When the goal of the training is to approximate a probability distribution, as it is in generative modeling, another relevant measure is the Kullback-Leibler divergence, also known as the relative entropy or Shannon entropy.
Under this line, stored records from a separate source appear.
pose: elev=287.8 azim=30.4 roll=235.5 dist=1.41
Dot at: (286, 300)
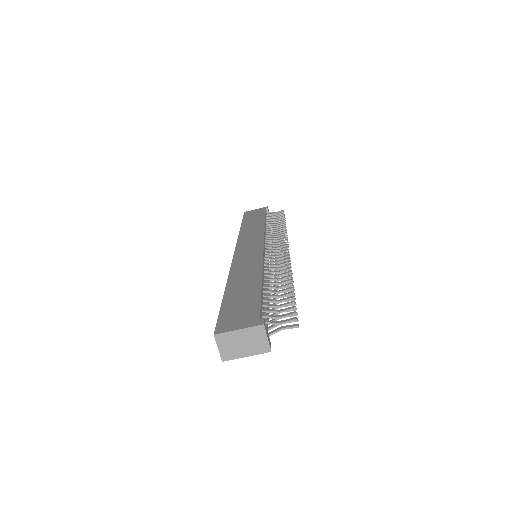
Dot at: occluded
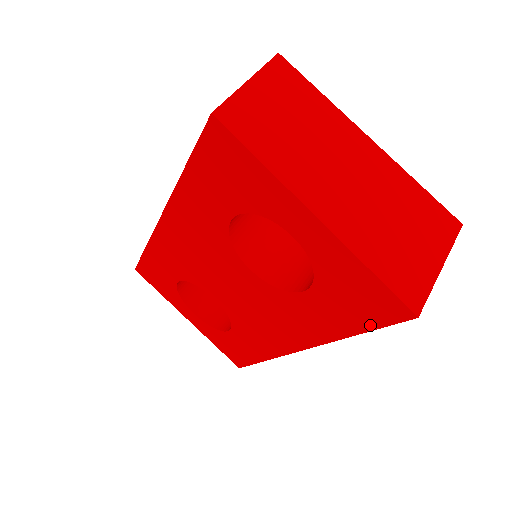
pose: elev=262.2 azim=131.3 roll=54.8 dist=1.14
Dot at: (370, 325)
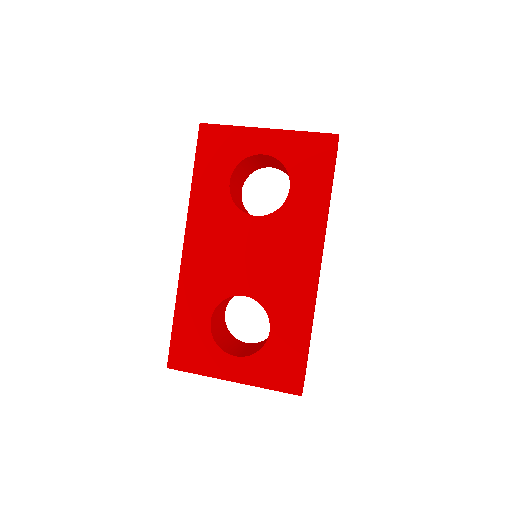
Dot at: (330, 170)
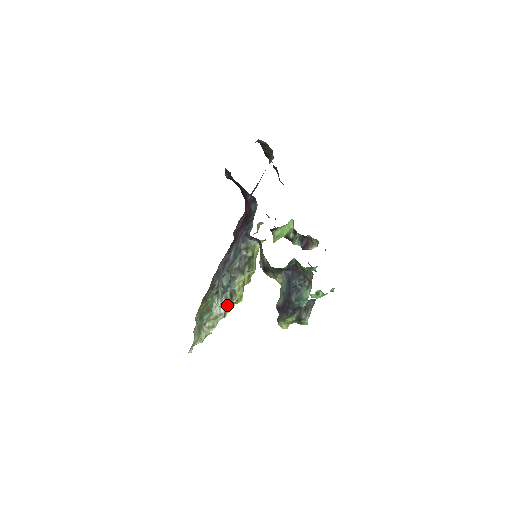
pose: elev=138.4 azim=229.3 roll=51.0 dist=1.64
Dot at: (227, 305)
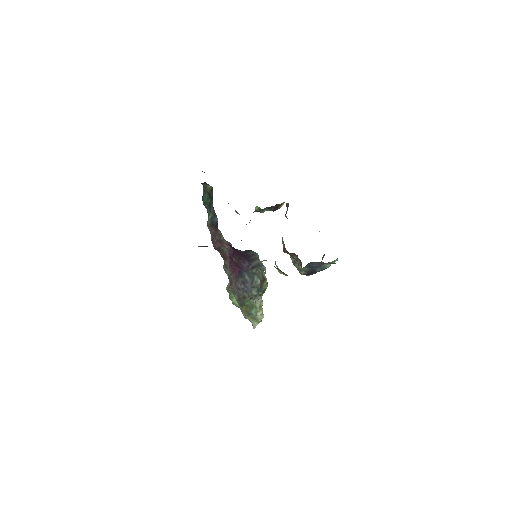
Dot at: occluded
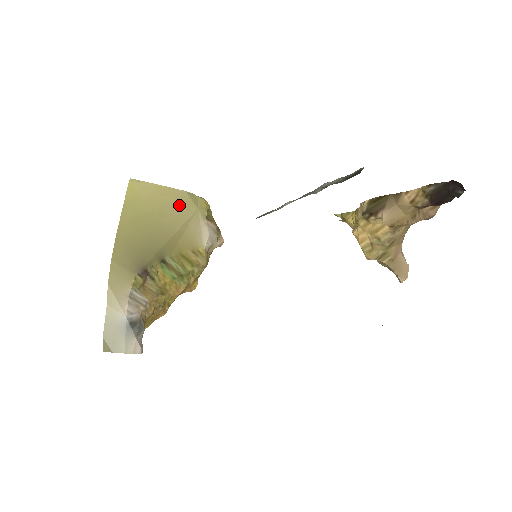
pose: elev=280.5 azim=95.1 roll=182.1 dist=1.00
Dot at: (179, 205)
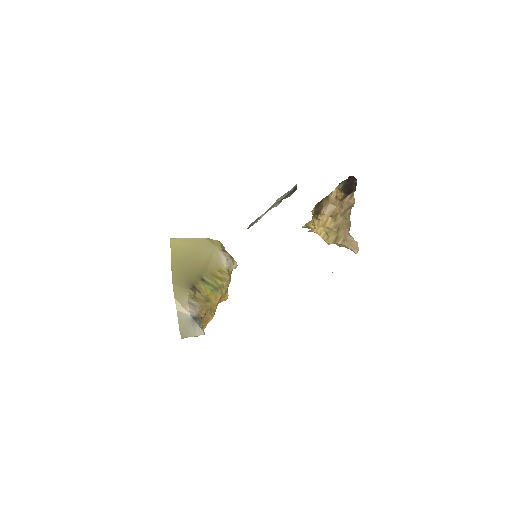
Dot at: (203, 246)
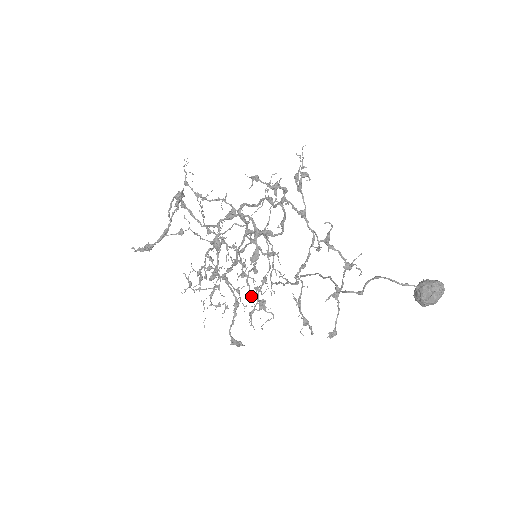
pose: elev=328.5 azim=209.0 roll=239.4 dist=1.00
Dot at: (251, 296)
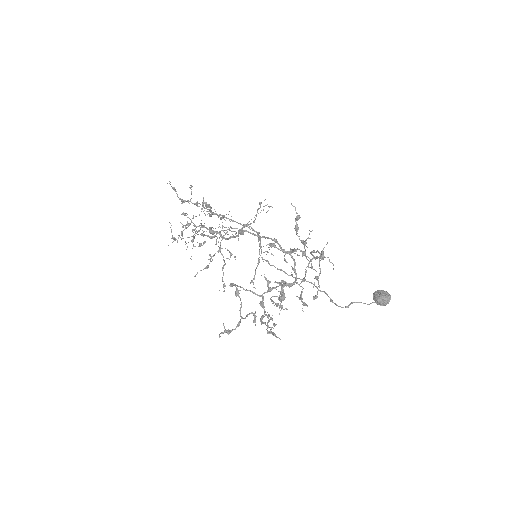
Dot at: occluded
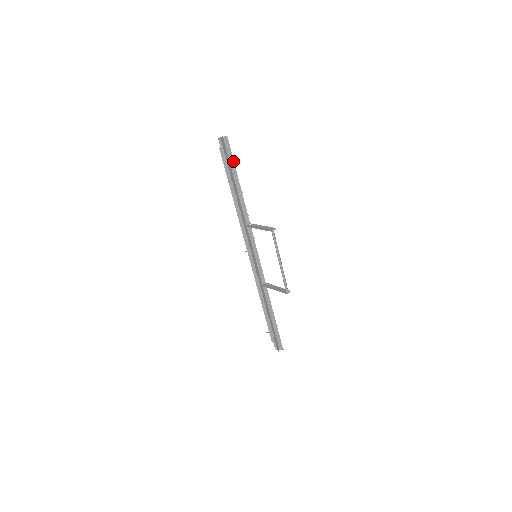
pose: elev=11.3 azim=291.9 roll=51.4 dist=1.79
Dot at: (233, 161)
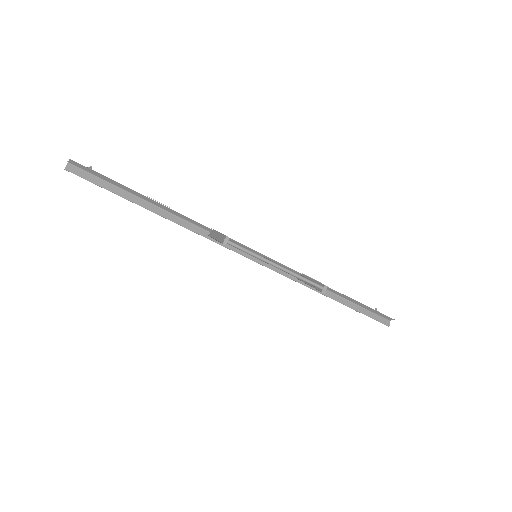
Dot at: (111, 180)
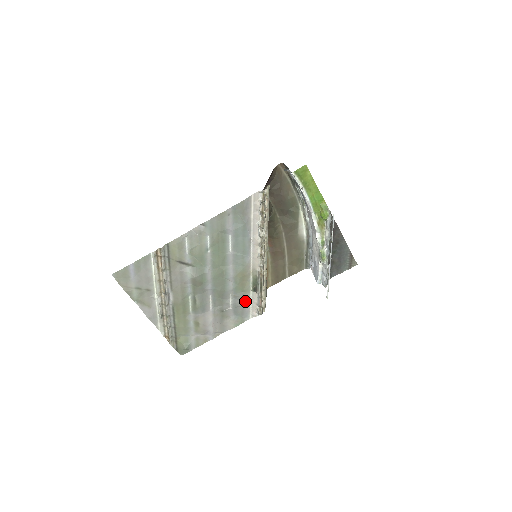
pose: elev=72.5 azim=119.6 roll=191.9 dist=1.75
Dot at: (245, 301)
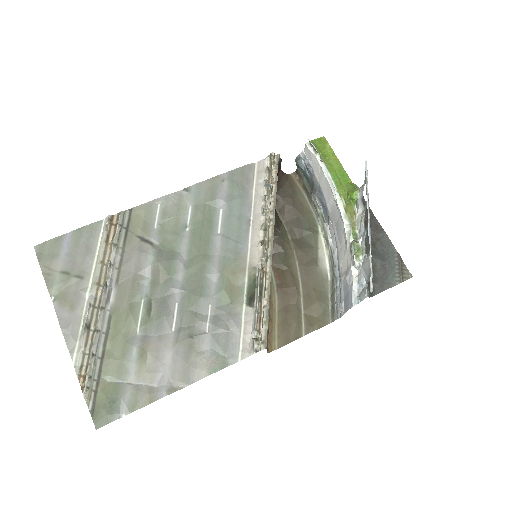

It is a non-symmetric measure of the dissimilarity between two probability density functions $ p $ and $ q $. If $ p $ is the unkown probability which we approximate with $ q $, we can measure the difference by $$ \begin{align} \text{KL}(p||q) = \int_{-\infty}^{\infty} p (\boldsymbol{x}) \log \frac{p(\boldsymbol{x})}{q(\boldsymbol{x})} d\boldsymbol{x}. \tag{34} \end{align} $$

Thus, the Kullback-Leibler divergence between the distribution of the training data $ f(\boldsymbol{x}) $ and the model distribution $ p(\boldsymbol{x}| \boldsymbol{\theta}) $ is $$ \begin{align} \text{KL} (f(\boldsymbol{x})|| p(\boldsymbol{x}| \boldsymbol{\theta})) =& \int_{-\infty}^{\infty} f (\boldsymbol{x}) \log \frac{f(\boldsymbol{x})}{p(\boldsymbol{x}| \boldsymbol{\theta})} d\boldsymbol{x} \tag{35}\\ =& \int_{-\infty}^{\infty} f(\boldsymbol{x}) \log f(\boldsymbol{x}) d\boldsymbol{x} - \int_{-\infty}^{\infty} f(\boldsymbol{x}) \log p(\boldsymbol{x}| \boldsymbol{\theta}) d\boldsymbol{x} \tag{36}\\ %=& \mathbb{E}_{f(\boldsymbol{x})} (\log f(\boldsymbol{x})) - \mathbb{E}_{f(\boldsymbol{x})} (\log p(\boldsymbol{x}| \boldsymbol{\theta})) =& \langle \log f(\boldsymbol{x}) \rangle_{f(\boldsymbol{x})} - \langle \log p(\boldsymbol{x}| \boldsymbol{\theta}) \rangle_{f(\boldsymbol{x})} \tag{37}\\ =& \langle \log f(\boldsymbol{x}) \rangle_{data} + \langle E(\boldsymbol{x}) \rangle_{data} + \log Z \tag{38}\\ =& \langle \log f(\boldsymbol{x}) \rangle_{data} + \mathcal{C}_{LL} . \tag{39} \end{align} $$

The first term is constant with respect to $ \boldsymbol{\theta} $ since $ f(\boldsymbol{x}) $ is independent of $ \boldsymbol{\theta} $. Thus the Kullback-Leibler Divergence is minimal when the second term is minimal. The second term is the log-likelihood cost function, hence minimizing the Kullback-Leibler divergence is equivalent to maximizing the log-likelihood.